Collected data:
..........

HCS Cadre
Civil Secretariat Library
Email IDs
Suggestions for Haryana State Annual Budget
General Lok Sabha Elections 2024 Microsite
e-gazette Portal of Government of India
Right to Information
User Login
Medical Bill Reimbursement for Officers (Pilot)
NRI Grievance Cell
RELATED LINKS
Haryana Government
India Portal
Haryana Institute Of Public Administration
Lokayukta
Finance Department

..........

• **YOUR GOAL**: Count the lines of the listing above that contain the word "Portal", and reply with that number only.

• **FINISHED EXERCISE**: 2